Why did I ever agree to this? The duel with Caius Nerva—Maddox went too far. I should have just let him…

Riker grunted as a branch slashed his left check. He’d missed seeing it because his bionic eye had short-circuited twelve hours ago. Something in the atmosphere—a lousy spore or germ—had infected who knew what inside the eye. This place devoured technical equipment, rendering it inoperative better than cyber-warriors could dream. No wonder no colonists had committed to settling this hellhole. Or if they had, the unlucky sods were long dead, fertilizing the gloomy abode.

Of course, the penal authorities had taken his bionic arm. Then they’d dropped him from orbit before departing to their cozy quarters. The Scorpions found him several hours later. The beginning of a long and painful initiation into Loki society had begun soon thereafter.

The prisoners, the Scorpions as they called themselves, had flintlocks—wooden barrels firing hard knots of wood. They had primitive huts and a brutal pecking order. The worst offenders were the ones who used poisons, both natural and concocted. Those criminals possessed blow darts and “claws” affixed to their fingers, the tips glistening with killing toxins.

The Scorpions were on the bottom of the giant mountain, the lowest strata of criminals. The little time he’d been with them, Riker had learned they mostly thought of ways to invade higher country. The higher one went here, the less funguses and hot bacterium there was. The Scorpions were too diseased, though, to fight on equal footing against the higher tribes. The lower one went on Loki Prime, the more deadly everything became to human existence.

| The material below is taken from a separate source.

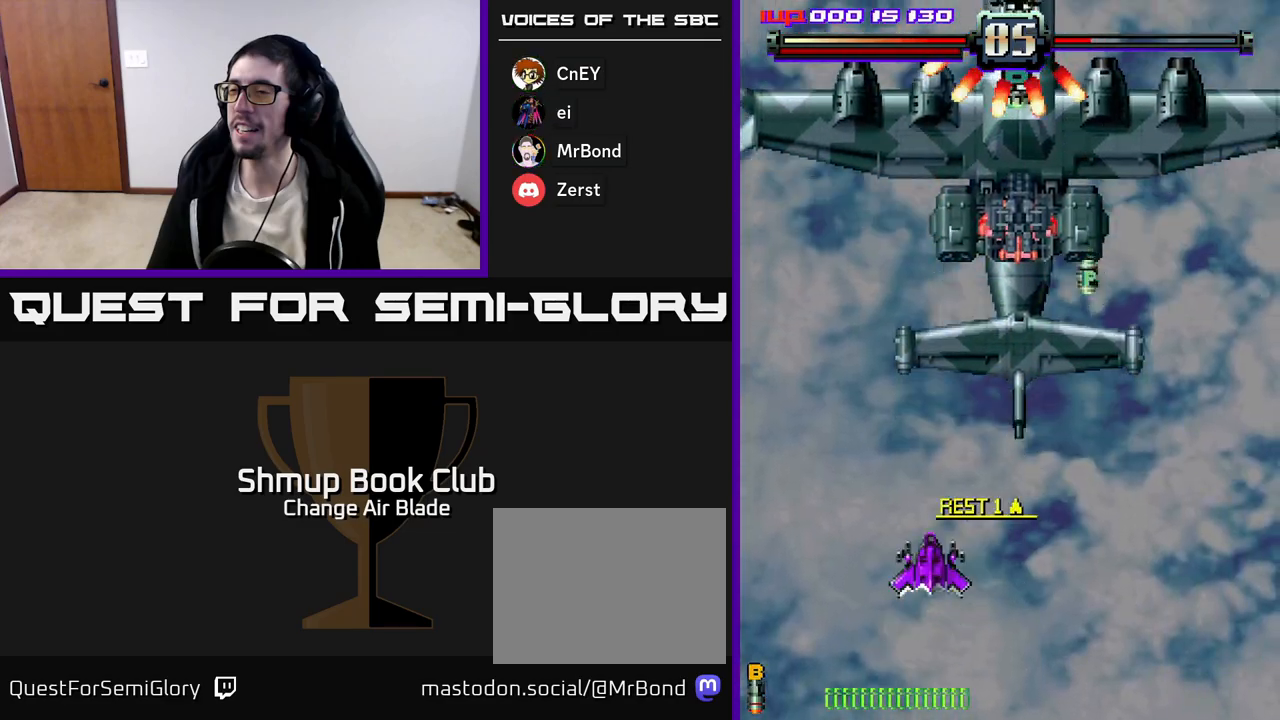
{"buttons": ["A", "DPAD_DOWN", "DPAD_RIGHT"], "left_stick": "center", "right_stick": "center", "events": [[300, "DPAD_DOWN", "down"]]}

Yet that’s where Riker went: down. Behind him, Scorpions shrieked their war cries.

Riker glanced back. He saw them, ravaged individuals wearing cloth masks. Many had open sores on their bodies. The masks were wet with foul toxins, helping to keep out things like red rot. The toxins in the mouth-cloths made the wearers high and extra-savage. It was the trade-off for protection.

I would have stayed in their compound, but I think they planned cannibalism. These scoundrels knew I wasn’t one of them. They kept calling me a weasel, a snitch.

Riker dearly wanted to blame Captain Maddox for his fix. The youngster seldom stayed on script with anything. Yet, the captain had great instincts for making the right moves. Brigadier O’Hara had explained that Maddox would be coming for him. The tech boys were putting a bug in him, the safe technical kind. The captain would use a locator to find and retrieve him.